■ What is required ■
Copy verbatim the rows from the line containing "True or false: the" through the line containing "What is the maximum value shown in the chart?", including both of those lines. Leave the pictures out.

■ Data for processing ■
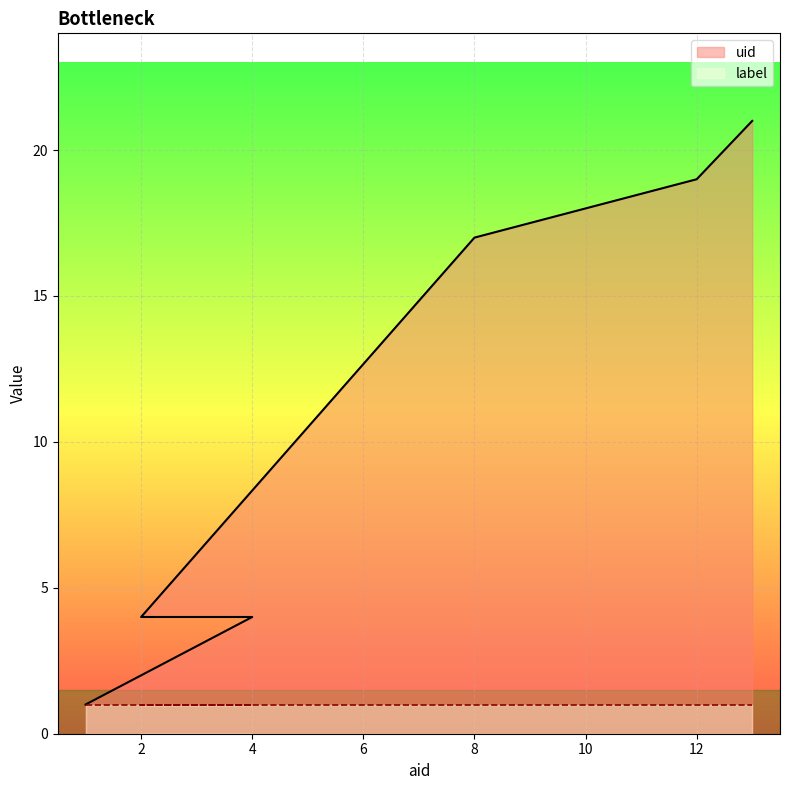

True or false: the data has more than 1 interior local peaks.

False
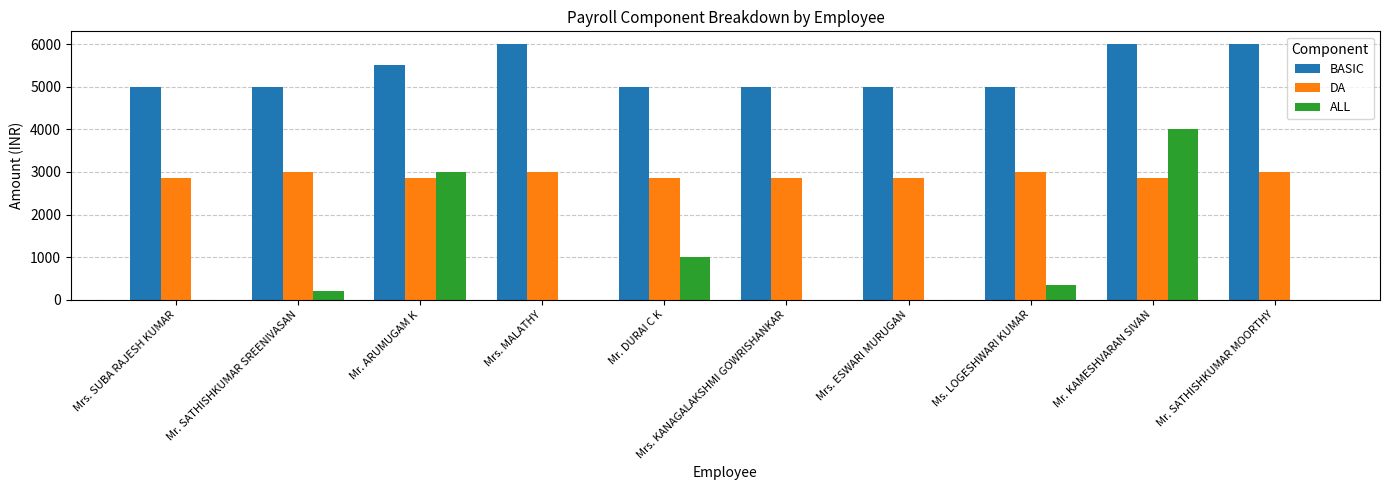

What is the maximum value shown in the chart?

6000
---
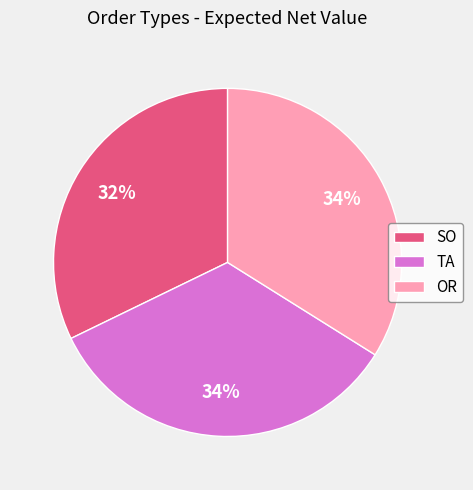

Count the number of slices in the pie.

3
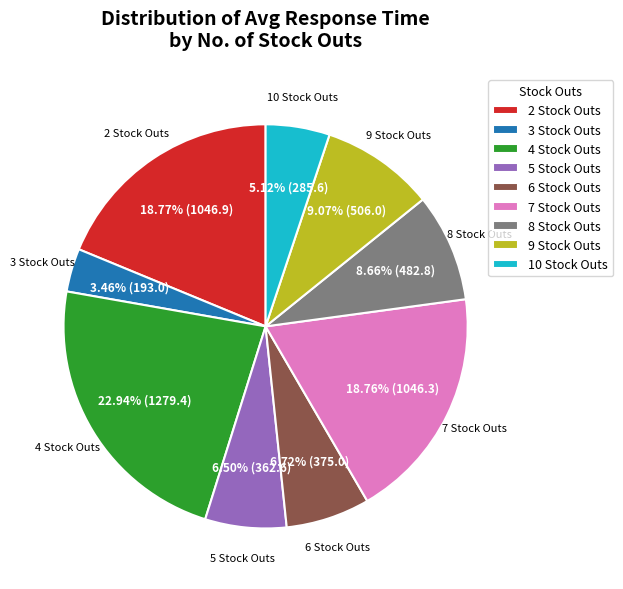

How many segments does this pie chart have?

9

■ Solved problem ■
True or false: the data has more than 1 interior local peaks.

False

What is the maximum value shown in the chart?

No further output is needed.